● Task goal
Show every line in the entries below where the word "crown" appears.

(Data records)
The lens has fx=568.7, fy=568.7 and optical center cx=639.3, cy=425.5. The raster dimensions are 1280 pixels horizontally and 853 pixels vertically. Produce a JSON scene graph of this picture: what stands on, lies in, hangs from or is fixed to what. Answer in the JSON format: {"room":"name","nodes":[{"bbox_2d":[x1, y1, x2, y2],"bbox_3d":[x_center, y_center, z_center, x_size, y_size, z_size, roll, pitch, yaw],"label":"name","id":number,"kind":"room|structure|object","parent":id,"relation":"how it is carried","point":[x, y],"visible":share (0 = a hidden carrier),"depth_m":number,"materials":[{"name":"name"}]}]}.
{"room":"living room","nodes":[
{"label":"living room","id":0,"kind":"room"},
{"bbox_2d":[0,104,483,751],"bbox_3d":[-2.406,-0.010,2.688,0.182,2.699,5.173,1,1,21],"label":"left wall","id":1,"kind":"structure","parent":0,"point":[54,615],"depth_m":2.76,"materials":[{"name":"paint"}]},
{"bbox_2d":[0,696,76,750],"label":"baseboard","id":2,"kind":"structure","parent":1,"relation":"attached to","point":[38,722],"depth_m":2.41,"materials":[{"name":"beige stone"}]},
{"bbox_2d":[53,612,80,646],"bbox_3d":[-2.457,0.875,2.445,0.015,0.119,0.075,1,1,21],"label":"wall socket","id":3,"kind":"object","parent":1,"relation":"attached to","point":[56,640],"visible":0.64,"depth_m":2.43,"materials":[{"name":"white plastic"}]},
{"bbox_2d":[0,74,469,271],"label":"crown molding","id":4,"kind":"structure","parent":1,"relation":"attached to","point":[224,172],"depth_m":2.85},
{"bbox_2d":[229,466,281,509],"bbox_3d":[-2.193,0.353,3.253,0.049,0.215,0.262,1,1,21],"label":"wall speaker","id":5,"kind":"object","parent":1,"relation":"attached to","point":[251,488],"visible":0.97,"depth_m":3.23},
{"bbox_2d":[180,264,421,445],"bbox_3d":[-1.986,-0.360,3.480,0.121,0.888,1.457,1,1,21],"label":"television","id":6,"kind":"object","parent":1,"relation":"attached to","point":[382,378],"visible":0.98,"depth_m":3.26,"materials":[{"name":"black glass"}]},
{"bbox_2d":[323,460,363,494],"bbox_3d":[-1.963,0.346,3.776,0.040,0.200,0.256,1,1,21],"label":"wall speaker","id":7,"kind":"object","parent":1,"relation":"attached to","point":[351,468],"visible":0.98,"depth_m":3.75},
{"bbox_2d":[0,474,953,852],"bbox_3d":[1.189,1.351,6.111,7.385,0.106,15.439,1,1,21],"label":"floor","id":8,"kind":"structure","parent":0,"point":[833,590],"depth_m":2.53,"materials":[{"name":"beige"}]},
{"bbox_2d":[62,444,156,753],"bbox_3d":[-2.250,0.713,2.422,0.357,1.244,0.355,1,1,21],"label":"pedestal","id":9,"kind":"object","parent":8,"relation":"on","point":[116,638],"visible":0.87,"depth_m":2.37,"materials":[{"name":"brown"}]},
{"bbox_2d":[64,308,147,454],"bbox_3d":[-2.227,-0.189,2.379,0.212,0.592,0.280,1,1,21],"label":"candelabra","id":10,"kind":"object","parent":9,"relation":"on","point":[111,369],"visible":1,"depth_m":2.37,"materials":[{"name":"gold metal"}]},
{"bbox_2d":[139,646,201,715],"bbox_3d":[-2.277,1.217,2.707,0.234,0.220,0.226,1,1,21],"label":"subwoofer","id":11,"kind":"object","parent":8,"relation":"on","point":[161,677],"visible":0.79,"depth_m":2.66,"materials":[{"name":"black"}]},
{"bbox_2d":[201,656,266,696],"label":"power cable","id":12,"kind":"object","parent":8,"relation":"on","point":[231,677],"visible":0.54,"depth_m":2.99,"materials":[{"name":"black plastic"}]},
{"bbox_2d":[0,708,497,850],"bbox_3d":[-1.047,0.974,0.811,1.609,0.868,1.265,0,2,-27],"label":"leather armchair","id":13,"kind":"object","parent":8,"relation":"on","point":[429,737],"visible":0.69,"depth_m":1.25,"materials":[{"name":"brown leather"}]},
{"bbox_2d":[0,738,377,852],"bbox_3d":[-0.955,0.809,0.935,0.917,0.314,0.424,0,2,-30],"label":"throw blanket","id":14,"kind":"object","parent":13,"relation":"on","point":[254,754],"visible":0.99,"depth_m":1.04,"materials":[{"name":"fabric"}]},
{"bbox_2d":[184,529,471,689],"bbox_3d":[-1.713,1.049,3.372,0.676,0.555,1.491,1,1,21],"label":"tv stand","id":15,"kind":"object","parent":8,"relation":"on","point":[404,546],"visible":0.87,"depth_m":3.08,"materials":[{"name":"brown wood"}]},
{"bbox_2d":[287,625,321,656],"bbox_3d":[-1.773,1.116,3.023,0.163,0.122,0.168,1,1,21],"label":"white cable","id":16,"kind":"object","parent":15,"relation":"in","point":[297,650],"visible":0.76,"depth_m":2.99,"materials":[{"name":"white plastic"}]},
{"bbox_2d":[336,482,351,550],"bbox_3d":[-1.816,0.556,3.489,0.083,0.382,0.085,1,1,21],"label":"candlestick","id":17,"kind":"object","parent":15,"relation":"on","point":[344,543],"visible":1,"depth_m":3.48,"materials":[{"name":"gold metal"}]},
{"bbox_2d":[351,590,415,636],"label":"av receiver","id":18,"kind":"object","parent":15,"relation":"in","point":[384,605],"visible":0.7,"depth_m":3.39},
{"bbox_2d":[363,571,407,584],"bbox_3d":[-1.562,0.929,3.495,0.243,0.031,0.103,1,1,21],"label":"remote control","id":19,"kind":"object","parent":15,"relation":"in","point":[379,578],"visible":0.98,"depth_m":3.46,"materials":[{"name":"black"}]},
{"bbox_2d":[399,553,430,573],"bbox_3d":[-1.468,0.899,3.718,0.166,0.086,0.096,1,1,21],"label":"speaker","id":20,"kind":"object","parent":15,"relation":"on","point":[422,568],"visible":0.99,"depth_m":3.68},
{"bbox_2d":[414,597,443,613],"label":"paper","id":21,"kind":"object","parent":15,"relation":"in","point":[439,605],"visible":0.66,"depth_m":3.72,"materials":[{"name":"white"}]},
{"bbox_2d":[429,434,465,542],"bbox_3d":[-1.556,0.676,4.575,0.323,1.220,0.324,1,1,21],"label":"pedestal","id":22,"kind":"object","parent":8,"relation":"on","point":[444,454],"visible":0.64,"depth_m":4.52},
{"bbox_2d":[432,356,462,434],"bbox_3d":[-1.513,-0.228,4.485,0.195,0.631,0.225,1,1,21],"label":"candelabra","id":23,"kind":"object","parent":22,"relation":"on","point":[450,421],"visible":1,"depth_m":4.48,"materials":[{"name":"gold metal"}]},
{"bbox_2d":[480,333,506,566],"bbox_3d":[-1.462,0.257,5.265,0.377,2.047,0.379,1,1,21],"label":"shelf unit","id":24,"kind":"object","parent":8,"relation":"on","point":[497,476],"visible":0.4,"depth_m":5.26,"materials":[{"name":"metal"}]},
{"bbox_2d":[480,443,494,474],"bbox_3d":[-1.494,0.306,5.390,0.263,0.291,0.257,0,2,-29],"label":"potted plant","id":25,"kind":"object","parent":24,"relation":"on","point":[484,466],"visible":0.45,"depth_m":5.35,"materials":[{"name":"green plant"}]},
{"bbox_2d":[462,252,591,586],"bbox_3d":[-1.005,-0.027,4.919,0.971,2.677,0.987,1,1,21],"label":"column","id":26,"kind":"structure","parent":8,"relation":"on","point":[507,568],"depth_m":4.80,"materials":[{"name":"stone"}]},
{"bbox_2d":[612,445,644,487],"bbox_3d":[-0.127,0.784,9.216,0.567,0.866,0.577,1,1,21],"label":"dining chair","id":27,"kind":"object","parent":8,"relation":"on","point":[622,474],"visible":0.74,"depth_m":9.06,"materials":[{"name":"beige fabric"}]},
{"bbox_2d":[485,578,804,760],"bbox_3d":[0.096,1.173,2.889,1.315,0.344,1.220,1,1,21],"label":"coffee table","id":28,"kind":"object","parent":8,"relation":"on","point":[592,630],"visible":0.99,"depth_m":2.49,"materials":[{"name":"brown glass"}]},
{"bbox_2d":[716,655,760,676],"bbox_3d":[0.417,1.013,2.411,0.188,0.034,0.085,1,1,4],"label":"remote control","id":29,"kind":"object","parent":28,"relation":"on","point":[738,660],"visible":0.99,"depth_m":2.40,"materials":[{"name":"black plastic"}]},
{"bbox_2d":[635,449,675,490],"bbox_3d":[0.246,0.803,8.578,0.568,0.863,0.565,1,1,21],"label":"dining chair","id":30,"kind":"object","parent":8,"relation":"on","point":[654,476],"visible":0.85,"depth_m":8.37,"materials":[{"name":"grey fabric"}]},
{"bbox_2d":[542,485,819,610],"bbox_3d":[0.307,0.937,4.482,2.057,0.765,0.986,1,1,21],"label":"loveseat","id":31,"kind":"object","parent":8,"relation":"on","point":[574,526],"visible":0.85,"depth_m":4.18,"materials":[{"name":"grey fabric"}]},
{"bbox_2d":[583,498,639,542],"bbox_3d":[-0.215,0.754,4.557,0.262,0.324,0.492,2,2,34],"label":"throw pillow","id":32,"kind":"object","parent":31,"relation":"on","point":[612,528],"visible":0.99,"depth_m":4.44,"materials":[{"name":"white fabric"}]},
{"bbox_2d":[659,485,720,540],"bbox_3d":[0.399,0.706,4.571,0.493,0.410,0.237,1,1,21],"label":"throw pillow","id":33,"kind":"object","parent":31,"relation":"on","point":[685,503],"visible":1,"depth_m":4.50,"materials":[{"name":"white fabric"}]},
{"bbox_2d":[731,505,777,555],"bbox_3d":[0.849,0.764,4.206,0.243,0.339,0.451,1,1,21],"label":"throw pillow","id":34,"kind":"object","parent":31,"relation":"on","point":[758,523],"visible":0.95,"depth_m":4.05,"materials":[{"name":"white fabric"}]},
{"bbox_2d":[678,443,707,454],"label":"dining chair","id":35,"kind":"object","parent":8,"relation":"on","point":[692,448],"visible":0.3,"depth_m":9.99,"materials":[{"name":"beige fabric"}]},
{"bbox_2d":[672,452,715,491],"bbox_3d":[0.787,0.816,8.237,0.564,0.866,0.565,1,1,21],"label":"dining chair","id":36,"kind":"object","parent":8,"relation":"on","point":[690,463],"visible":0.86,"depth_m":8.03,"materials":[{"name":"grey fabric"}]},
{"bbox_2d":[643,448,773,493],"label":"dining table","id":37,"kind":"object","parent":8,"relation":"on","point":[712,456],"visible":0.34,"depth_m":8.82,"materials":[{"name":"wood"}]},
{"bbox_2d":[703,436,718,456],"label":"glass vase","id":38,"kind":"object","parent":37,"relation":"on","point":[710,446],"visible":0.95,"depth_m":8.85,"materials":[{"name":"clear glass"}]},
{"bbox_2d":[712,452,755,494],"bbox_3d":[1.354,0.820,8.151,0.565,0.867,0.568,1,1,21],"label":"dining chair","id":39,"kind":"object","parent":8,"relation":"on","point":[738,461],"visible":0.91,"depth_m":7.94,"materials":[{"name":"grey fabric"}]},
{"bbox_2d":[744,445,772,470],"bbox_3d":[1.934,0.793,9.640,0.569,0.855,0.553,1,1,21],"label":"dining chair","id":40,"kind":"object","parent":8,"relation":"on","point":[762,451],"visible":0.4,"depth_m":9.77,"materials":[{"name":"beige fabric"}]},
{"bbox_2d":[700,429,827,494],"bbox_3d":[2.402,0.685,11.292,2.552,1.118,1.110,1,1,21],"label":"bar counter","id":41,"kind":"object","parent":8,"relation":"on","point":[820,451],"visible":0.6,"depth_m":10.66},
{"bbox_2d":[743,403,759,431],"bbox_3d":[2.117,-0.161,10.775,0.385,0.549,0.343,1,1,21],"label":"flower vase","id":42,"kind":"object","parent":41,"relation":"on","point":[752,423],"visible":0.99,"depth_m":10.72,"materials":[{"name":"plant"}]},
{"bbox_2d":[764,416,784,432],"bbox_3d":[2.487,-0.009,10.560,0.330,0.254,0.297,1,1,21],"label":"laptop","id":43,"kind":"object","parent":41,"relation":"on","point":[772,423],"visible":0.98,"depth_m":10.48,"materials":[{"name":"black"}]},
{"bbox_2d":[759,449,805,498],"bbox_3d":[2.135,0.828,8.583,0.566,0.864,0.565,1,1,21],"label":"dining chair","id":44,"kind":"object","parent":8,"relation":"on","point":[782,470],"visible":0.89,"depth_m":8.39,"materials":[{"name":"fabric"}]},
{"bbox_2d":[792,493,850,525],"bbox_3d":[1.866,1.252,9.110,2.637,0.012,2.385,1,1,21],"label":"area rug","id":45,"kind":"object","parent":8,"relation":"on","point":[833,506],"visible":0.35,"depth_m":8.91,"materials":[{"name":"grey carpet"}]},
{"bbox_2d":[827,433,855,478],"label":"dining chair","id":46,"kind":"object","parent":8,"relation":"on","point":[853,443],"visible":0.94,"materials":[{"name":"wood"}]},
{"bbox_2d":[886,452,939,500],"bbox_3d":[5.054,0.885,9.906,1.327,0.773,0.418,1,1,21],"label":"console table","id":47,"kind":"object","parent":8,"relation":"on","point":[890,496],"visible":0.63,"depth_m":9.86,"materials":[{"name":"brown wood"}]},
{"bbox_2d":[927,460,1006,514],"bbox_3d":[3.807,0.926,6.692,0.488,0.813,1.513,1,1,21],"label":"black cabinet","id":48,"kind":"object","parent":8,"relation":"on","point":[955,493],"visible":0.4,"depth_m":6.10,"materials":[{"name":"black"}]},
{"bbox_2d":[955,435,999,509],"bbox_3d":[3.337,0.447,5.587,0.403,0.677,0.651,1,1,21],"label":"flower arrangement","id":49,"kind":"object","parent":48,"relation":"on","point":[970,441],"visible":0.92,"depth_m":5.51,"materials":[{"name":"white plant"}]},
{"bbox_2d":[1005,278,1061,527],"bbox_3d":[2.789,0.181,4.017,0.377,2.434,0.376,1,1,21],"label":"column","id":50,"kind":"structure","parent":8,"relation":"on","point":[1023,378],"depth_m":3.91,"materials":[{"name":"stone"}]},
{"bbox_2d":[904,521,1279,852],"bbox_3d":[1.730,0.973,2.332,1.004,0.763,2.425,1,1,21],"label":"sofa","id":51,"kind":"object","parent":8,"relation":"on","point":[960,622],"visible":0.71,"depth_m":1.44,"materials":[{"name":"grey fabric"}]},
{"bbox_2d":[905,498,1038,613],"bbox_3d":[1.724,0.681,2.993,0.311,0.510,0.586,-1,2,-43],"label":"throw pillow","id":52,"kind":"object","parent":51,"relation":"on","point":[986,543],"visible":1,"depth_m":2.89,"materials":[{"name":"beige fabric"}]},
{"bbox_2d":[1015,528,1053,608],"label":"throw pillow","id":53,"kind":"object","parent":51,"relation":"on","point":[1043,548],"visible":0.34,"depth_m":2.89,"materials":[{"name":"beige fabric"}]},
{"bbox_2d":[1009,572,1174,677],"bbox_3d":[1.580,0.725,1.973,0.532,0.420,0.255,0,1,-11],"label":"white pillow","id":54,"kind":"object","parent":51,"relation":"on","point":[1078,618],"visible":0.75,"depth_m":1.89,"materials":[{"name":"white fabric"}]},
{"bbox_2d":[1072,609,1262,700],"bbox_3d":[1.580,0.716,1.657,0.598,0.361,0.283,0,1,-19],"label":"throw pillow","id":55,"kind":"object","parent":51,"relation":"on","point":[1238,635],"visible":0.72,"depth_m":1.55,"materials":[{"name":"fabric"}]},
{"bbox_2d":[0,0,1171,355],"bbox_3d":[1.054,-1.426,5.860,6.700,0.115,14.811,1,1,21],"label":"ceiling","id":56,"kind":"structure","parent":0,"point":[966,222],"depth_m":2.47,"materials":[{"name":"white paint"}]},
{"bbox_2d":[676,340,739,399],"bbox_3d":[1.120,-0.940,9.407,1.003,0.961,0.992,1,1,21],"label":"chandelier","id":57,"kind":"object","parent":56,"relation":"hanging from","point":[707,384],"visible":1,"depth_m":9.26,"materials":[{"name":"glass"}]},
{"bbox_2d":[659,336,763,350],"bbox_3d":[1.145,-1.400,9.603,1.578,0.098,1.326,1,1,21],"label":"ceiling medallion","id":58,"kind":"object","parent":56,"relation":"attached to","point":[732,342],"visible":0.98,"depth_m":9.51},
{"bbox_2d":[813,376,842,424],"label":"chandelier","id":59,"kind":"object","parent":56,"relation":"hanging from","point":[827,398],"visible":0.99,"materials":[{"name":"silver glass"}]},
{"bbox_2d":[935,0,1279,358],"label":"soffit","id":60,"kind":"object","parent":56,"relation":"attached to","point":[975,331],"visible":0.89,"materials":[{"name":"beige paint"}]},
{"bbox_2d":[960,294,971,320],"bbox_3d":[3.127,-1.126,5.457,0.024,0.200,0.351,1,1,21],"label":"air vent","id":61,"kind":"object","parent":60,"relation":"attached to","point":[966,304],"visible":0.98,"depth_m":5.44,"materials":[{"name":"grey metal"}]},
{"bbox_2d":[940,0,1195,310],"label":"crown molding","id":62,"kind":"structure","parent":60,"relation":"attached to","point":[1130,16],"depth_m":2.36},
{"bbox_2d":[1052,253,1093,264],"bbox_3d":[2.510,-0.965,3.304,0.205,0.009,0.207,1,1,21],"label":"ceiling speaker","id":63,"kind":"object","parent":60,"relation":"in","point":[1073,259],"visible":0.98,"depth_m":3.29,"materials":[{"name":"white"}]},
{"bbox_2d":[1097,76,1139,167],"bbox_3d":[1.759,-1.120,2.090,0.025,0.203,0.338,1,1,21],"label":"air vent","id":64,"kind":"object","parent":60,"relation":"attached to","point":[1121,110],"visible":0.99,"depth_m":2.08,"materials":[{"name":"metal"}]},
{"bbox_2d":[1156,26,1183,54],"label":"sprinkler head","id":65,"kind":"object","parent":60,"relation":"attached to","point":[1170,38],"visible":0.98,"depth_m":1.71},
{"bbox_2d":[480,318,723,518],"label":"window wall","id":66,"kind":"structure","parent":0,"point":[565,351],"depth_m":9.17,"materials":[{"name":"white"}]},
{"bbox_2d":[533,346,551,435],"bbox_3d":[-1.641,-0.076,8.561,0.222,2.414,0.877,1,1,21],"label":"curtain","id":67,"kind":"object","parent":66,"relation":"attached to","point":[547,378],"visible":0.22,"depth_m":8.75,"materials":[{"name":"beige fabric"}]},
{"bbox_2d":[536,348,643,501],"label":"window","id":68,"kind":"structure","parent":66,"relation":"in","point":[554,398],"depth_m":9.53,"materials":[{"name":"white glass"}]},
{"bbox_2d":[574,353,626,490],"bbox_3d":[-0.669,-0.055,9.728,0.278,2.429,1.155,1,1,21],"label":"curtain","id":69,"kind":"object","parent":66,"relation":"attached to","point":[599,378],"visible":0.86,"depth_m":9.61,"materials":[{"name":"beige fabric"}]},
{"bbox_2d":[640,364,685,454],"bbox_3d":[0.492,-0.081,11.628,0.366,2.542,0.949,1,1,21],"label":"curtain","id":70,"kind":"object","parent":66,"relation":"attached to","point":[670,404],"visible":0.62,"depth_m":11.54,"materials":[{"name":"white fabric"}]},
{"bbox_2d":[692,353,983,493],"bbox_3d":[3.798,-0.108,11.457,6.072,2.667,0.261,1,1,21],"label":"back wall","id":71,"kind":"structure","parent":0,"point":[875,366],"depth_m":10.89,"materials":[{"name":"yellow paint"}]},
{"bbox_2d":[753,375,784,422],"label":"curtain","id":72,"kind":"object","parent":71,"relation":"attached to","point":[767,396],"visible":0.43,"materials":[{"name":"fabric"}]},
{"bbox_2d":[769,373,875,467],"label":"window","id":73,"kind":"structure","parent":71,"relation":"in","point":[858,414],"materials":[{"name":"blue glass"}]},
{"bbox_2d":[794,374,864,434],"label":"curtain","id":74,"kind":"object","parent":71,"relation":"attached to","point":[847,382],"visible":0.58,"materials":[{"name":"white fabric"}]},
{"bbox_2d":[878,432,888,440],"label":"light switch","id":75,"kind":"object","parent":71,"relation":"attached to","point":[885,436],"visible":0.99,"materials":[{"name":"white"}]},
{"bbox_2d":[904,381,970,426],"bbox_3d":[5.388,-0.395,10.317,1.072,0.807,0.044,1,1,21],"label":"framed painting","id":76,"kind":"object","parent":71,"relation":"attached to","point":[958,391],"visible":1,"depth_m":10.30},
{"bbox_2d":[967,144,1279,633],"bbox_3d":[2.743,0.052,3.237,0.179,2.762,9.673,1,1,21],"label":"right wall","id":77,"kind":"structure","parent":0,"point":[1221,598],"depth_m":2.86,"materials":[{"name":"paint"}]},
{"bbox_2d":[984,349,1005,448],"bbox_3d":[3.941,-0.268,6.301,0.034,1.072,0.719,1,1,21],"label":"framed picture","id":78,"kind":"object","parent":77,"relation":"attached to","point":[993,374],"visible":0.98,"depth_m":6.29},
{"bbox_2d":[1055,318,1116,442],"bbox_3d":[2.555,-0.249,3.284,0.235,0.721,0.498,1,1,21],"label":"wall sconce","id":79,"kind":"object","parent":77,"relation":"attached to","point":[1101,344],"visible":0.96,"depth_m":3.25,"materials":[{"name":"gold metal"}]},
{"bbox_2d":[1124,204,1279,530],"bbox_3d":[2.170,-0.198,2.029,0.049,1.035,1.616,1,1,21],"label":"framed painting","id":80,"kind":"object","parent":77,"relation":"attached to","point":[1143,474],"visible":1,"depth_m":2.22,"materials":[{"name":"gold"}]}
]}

● Response area
{"bbox_2d":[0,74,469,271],"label":"crown molding","id":4,"kind":"structure","parent":1,"relation":"attached to","point":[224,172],"depth_m":2.85},
{"bbox_2d":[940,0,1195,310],"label":"crown molding","id":62,"kind":"structure","parent":60,"relation":"attached to","point":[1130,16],"depth_m":2.36},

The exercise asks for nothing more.